7777777phil
14 days ago
Earlier this month I argued why LLMs need episodic memory (https://philippdubach.com/posts/beyond-vector-search-why-llm...), and this lines up closely with what you’re describing..
But not sure it's a prompts vs rules problem. It’s more about remembering past decisions as decisions. Things like 'we avoided this dependency because it caused trouble before' or 'this validation exists due to a past incident' have sequence and context. Flattening them into embeddings or rules loses that. I see even the best models making those errors over a longer context rn.
My current view is that humans still need to control what gets remembered. Models are good at executing once context is right, but bad at deciding what deserves to persist.
qazxcvbnmlp
14 days ago
Humans decide what to remember based on their emotions. The LLM’s don’t have emotions. Our definition of good and bad comes from our morals and emotions.
In the context of software development; requirements are based on what we wanna do (which is based on emotion), the methods we choose to implement it are also based mostly on our predictions about what will work and not work well.
Most of our affinity for good software development hygiene comes from emotional experiences of the negative feelings felt from the extra work of bad development hygiene.
I think this explains a lot of varied success with coding agents. You don’t talk to them like you talk to an engineer because with an engineer, you know that they have a sense of what is good and bad. Coding agents won’t tell you what is good and bad. They have some limited heuristics, but they don’t understand nuance at all unless you prompt them on it.
Even if they could have unlimited context, window and memory, they would still need to be able to which part of that memories is important. I.e. if the human gave them conflicting instructions, how do they resolve that?.

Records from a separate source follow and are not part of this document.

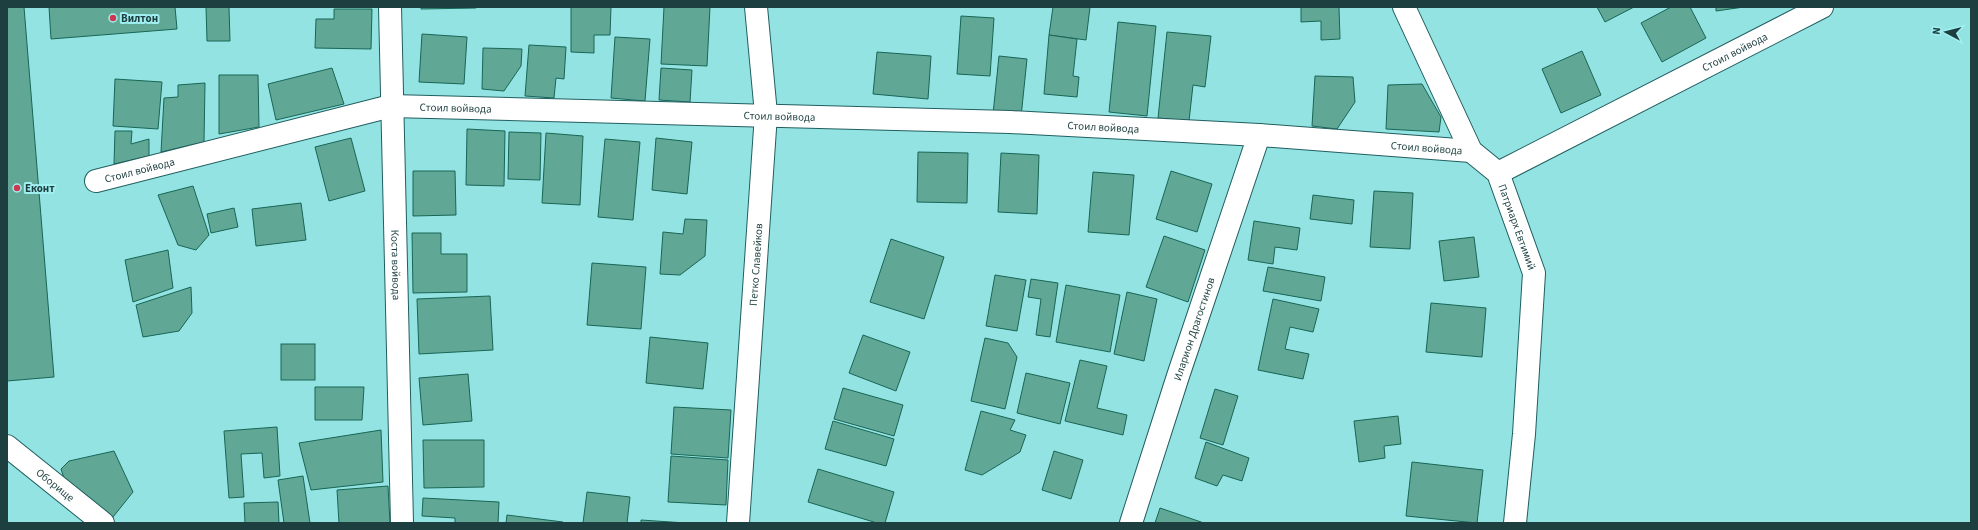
<svg xmlns="http://www.w3.org/2000/svg" width="1978" height="530" font-family="'Source Sans 3',sans-serif">
<style>
.building{fill:#60a796;stroke:#186656}
.lines{fill:none;stroke-linecap:round;stroke-linejoin:round}
.minor-casing{stroke:#215e5f;stroke-width:24}
.minor{stroke:#fff;stroke-width:22}
.poi-dot{fill:#cb3a51;stroke:#a1f0f1;stroke-width:1.5}
.labels{text-anchor:middle;stroke-width:4;stroke-linejoin:round;paint-order:stroke}
.poi-label{font-size:11px;font-weight:bold;fill:#1e3f3f;stroke:#a1f0f1;text-anchor:start}
.street-label{font-size:11px;fill:#1e3f3f;stroke:#a1f0f1}
</style>
<rect width="100%" height="100%" fill="#94e3e3"/>
<g class="building">
<polygon points="7,7 24,7 54,377 7,381"/>
<polygon points="49,7 175,7 177,29 51,39"/>
<polygon points="206,7 229,7 230,41 207,41"/>
<polygon points="421,7 476,7 476,8 421,9"/>
<polygon points="571,7 611,7 610,35 594,35 594,53 571,52"/>
<polygon points="664,7 710,7 707,66 661,64"/>
<polygon points="1053,7 1090,7 1086,40 1049,35"/>
<polygon points="1301,7 1339,7 1340,39 1321,40 1321,21 1301,22"/>
<polygon points="1597,7 1634,7 1605,22"/>
<polygon points="1671,7 1690,7 1706,38 1662,62 1641,23"/>
<polygon points="1716,7 1744,7 1716,11"/>
<polygon points="334,9 372,9 371,49 315,48 316,19 334,19"/>
<polygon points="961,16 994,18 990,76 957,74"/>
<polygon points="1118,22 1156,26 1147,116 1109,112"/>
<polygon points="1167,32 1211,36 1205,87 1193,85 1189,121 1158,118"/>
<polygon points="422,34 467,37 464,84 419,82"/>
<polygon points="1049,35 1077,39 1073,76 1079,77 1077,97 1044,94"/>
<polygon points="615,37 650,39 645,101 611,98"/>
<polygon points="529,45 566,47 564,79 556,78 554,98 525,96"/>
<polygon points="483,48 522,49 521,66 504,91 482,89"/>
<polygon points="1582,51 1601,95 1561,113 1542,69"/>
<polygon points="877,52 931,56 928,99 873,94"/>
<polygon points="999,56 1027,59 1021,117 993,114"/>
<polygon points="332,68 344,104 276,120 268,84"/>
<polygon points="661,68 692,70 690,102 659,100"/>
<polygon points="219,75 258,75 259,127 219,134"/>
<polygon points="1315,76 1353,77 1355,102 1337,129 1312,126"/>
<polygon points="115,79 162,82 158,129 113,126"/>
<polygon points="205,83 204,142 161,152 164,98 178,97 178,85"/>
<polygon points="1422,84 1441,117 1439,132 1386,129 1388,85"/>
<polygon points="467,129 505,131 504,186 466,185"/>
<polygon points="115,131 132,131 131,144 149,139 149,156 114,164"/>
<polygon points="509,132 541,133 540,180 508,179"/>
<polygon points="546,133 583,136 580,205 542,203"/>
<polygon points="351,138 365,191 329,201 315,147"/>
<polygon points="656,138 692,142 687,194 652,190"/>
<polygon points="605,139 640,142 633,220 598,217"/>
<polygon points="918,152 968,153 967,203 917,202"/>
<polygon points="1001,153 1039,155 1037,214 998,212"/>
<polygon points="413,171 455,171 456,215 413,216"/>
<polygon points="1171,171 1212,184 1197,232 1156,219"/>
<polygon points="1093,172 1134,175 1129,235 1088,232"/>
<polygon points="193,186 209,235 196,250 178,245 158,195"/>
<polygon points="1374,191 1413,193 1410,249 1370,247"/>
<polygon points="1313,195 1354,200 1352,224 1310,219"/>
<polygon points="301,203 306,240 256,246 252,209"/>
<polygon points="234,208 238,227 211,233 207,214"/>
<polygon points="685,219 707,220 705,256 680,275 660,274 663,232 683,234"/>
<polygon points="1254,221 1300,228 1297,250 1275,247 1273,264 1248,260"/>
<polygon points="412,233 441,233 441,254 467,254 467,292 413,293"/>
<polygon points="1164,236 1205,250 1188,302 1146,287"/>
<polygon points="1474,237 1479,277 1444,281 1439,241"/>
<polygon points="891,239 944,257 924,319 870,302"/>
<polygon points="168,250 173,288 133,302 125,260"/>
<polygon points="592,263 646,267 641,329 587,325"/>
<polygon points="1268,267 1325,277 1321,301 1263,291"/>
<polygon points="995,275 1026,280 1017,331 986,326"/>
<polygon points="1031,279 1058,283 1050,337 1036,335 1041,299 1028,297"/>
<polygon points="1066,285 1120,295 1110,352 1056,342"/>
<polygon points="191,287 192,313 179,331 143,337 136,305"/>
<polygon points="1127,292 1157,299 1144,361 1114,354"/>
<polygon points="490,296 493,350 419,354 417,299"/>
<polygon points="1273,299 1319,309 1313,332 1290,327 1285,349 1309,354 1303,379 1258,370"/>
<polygon points="1431,303 1486,308 1482,357 1426,352"/>
<polygon points="863,335 910,352 896,391 849,373"/>
<polygon points="650,337 708,343 703,389 646,383"/>
<polygon points="985,338 1008,343 1017,357 1005,409 971,401"/>
<rect x="281" y="344" width="34" height="36"/>
<polygon points="1080,360 1107,366 1097,408 1127,415 1123,435 1065,421"/>
<polygon points="1026,373 1070,383 1060,424 1017,413"/>
<polygon points="468,374 472,421 423,425 419,378"/>
<polygon points="315,387 364,387 362,420 315,420"/>
<polygon points="843,388 903,405 894,436 834,419"/>
<polygon points="1215,389 1238,396 1223,445 1200,438"/>
<polygon points="674,407 731,410 728,458 671,454"/>
<polygon points="981,411 1015,420 1010,430 1026,435 1020,452 982,475 965,470"/>
<polygon points="1398,416 1401,444 1384,446 1385,458 1359,462 1354,421"/>
<polygon points="833,421 894,439 886,466 825,449"/>
<polygon points="277,427 280,476 264,478 262,453 241,454 244,497 229,498 224,431"/>
<polygon points="381,430 383,482 311,490 299,443"/>
<polygon points="423,440 484,440 484,487 424,488"/>
<polygon points="1206,442 1249,458 1242,481 1223,475 1217,486 1195,478"/>
<polygon points="114,451 133,492 113,517 64,478 61,469 69,461"/>
<polygon points="1054,451 1083,460 1071,499 1042,490"/>
<polygon points="671,456 728,460 726,505 668,502"/>
<polygon points="1412,462 1483,470 1477,523 1406,516"/>
<polygon points="818,469 894,492 885,523 877,523 808,502"/>
<polygon points="303,476 310,523 284,523 278,480"/>
<polygon points="388,486 390,523 339,523 337,490"/>
<polygon points="587,492 630,497 627,523 583,523"/>
<polygon points="423,498 499,502 498,523 455,523 455,518 422,516"/>
<polygon points="278,502 279,523 245,523 244,503"/>
<polygon points="1160,508 1204,523 1155,523"/>
<polygon points="507,515 563,522 563,523 506,523"/>
<polygon points="641,520 686,523 641,523"/>
</g>
<g class="lines">
<g class="minor-casing">
<g id="minor">
<path id="s1" d="M 390,7 L 402,523"/>
<path id="s2" d="M 1404,7 L 1471,151 L 1498,173 L 1534,273 L 1524,434 L 1515,523"/>
<path id="s3" d="M 1498,173 L 1822,7"/>
<path id="s4" d="M 96,181 L 391,106 L 1010,122 L 1259,135 L 1471,151"/>
<path id="s5" d="M 7,446 L 103,523"/>
<path id="s6" d="M 738,523 L 766,114 L 756,7"/>
<path id="s7" d="M 1131,523 L 1178,376 L 1259,135"/>
</g>
</g>
<use href="#minor" class="minor"/>
</g>
<g class="poi-dot">
<circle cx="113" cy="18" r="4"/>
<circle cx="17" cy="188" r="4"/>
</g>
<g class="labels">
<g class="poi-label">
<text x="121" y="22">Вилтон</text>
<text x="25" y="192">Еконт</text>
</g>
<g class="street-label">
<text dy="4" stroke="none"><textPath href="#s3" startOffset="266">Стоил войвода</textPath></text>
<text dy="4" stroke="none"><textPath href="#s4" startOffset="369">Стоил войвода</textPath></text>
<text dy="4" stroke="none"><textPath href="#s4" startOffset="693">Стоил войвода</textPath></text>
<text dy="4" stroke="none"><textPath href="#s4" startOffset="1017">Стоил войвода</textPath></text>
<text dy="4" stroke="none"><textPath href="#s4" startOffset="1341">Стоил войвода</textPath></text>
<text dy="4" stroke="none"><textPath href="#s4" startOffset="45">Стоил войвода</textPath></text>
<text dy="4" stroke="none"><textPath href="#s2" startOffset="251">Патриарх Евтимий</textPath></text>
<text dy="4" stroke="none"><textPath href="#s1" startOffset="258">Коста войвода</textPath></text>
<text dy="4" stroke="none"><textPath href="#s6" startOffset="259">Петко Славейков</textPath></text>
<text dy="4" stroke="none"><textPath href="#s7" startOffset="204">Иларион Драгостинов</textPath></text>
<text dy="4" stroke="none"><textPath href="#s5" startOffset="62">Оборище</textPath></text>
</g>
</g>
<rect width="1978" height="530" fill="none" stroke="#1e3f3f" stroke-width="16"/>
<g transform="translate(1946 32) rotate(277)" stroke="#a1f0f1" stroke-width="3" paint-order="stroke">
<path d="M0-3L7 15L0 10L-7 15Z" fill="#1e3f3f"/>
<text y="-6" font-size="11" font-weight="bold" text-anchor="middle" fill="#1e3f3f">N</text>
</g>
</svg>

I eventually think we’ll get to a state where a lot of the mechanics of coding and development can be incorporated into coding agents, but the what and why we build will still come from a human. I.e. will be able to do from 0 to 100% by itself a full stack web application, including deployment with all the security compliance and logins and whatever else, but it still won’t know what is important to emphasize in that website. Should the images be bigger here or the text? Questions like that.
dabaja
13 days ago
Interesting framing, but I think emotions are a proxy for something more tractable: loss functions over time. Engineers remember bad hygiene because they've felt the cost. You can approximate this for agents by logging friction: how many iterations did a task take, how many reverts, how much human correction. Then weight memory retrieval by past-friction-on-similar-tasks. It's crude, but it lets the agent "learn" that certain shortcuts are expensive without needing emotions. The hard part is defining similarity well enough that the signal transfers. Still early, but directionally this has reduced repeat mistakes in our pipeline more than static rules did.
qazxcvbnmlp
13 days ago
How do you choose which loss function over time to pursue?
dabaja
10 days ago
Honestly, it's empirical. We started with what was easiest to measure: human correction rate. If I had to step in and fix something, that's a clear signal the agent took a bad path. Iterations and reverts turned out to be noisier -- sometimes high iteration count means the task was genuinely hard, not that the agent made a mistake. So we downweighted those. The meta-answer is: pick the metric that most directly captures "I wish the agent hadn't done that." For us that's human intervention. For a team with better test coverage, it might be test failures after commit. For infra work, maybe rollback frequency. There's no universal loss function — it depends on where your pain actually is. We just made it explicit and started logging it. The logging alone forced clarity.